Exercise instructions = Of all the lines in the records below, copy only those that contain the string "wrist".

─── Input material

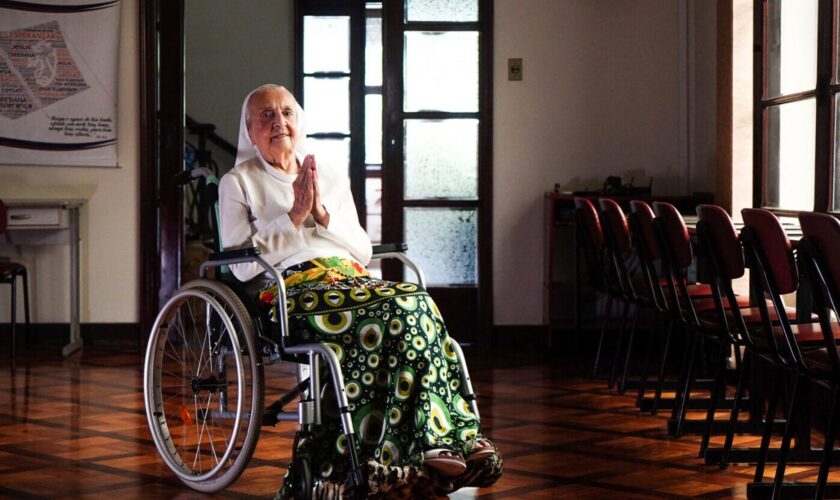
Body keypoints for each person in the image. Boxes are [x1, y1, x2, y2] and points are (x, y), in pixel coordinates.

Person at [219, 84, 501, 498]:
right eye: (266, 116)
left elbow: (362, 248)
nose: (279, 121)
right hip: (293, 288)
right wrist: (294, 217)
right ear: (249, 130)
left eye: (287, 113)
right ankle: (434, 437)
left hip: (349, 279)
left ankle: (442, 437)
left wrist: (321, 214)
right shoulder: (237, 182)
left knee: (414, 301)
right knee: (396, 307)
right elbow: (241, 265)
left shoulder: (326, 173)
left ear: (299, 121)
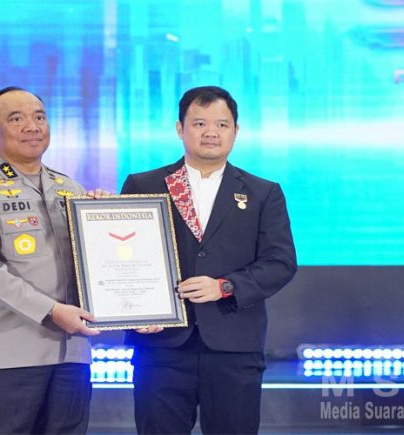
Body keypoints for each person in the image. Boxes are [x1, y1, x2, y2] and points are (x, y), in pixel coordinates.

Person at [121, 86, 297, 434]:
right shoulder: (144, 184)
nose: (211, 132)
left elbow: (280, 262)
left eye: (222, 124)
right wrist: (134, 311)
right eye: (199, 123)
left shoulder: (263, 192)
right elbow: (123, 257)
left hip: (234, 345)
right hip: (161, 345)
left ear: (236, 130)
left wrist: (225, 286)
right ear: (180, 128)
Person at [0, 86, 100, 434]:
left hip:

──────
─── Input material

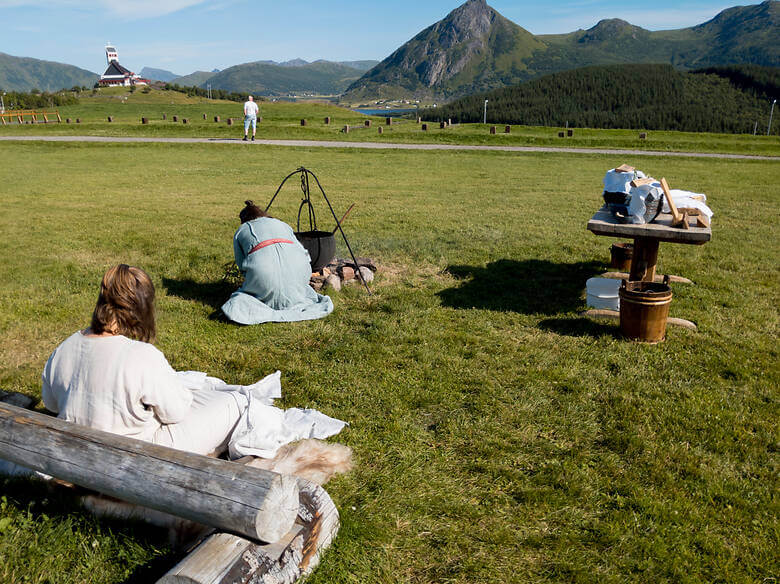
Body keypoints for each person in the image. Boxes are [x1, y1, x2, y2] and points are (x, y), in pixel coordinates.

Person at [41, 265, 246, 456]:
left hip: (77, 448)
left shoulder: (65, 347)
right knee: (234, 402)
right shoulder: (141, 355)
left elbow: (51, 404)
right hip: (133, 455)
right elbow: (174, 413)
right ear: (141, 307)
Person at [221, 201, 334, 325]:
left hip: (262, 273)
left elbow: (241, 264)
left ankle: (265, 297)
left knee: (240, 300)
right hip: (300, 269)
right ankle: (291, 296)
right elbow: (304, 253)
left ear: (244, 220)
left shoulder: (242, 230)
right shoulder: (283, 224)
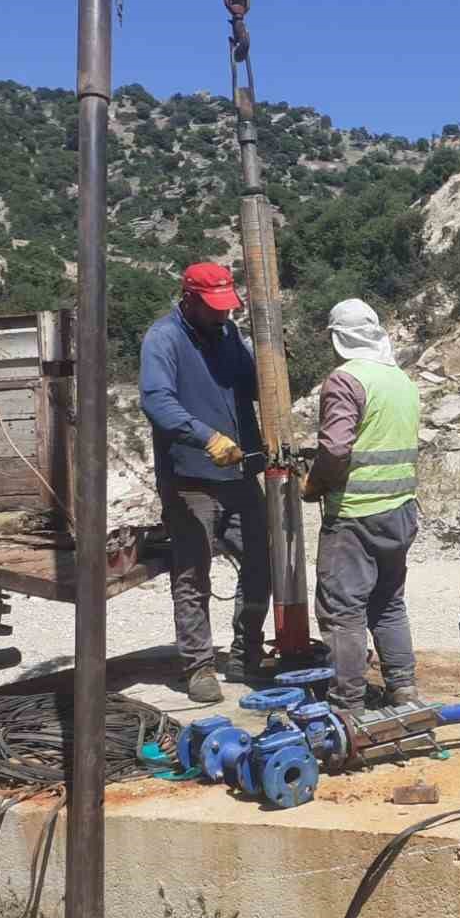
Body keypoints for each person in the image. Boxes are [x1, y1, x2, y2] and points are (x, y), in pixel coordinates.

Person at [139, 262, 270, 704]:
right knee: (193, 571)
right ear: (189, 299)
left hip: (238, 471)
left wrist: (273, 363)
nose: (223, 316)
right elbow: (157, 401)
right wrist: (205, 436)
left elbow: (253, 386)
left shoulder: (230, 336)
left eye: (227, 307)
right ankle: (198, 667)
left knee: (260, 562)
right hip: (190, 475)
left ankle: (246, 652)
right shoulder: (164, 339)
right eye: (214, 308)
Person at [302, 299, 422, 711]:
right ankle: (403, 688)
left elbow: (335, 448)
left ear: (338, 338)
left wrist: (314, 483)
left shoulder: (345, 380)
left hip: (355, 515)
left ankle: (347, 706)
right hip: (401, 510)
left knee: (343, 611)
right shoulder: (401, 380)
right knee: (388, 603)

──────

Task answer =
right wrist: (294, 217)
left wrist: (321, 214)
right wrist: (134, 311)
left wrist: (225, 286)
left wrist: (273, 363)
right wrist: (205, 436)
left wrist: (314, 483)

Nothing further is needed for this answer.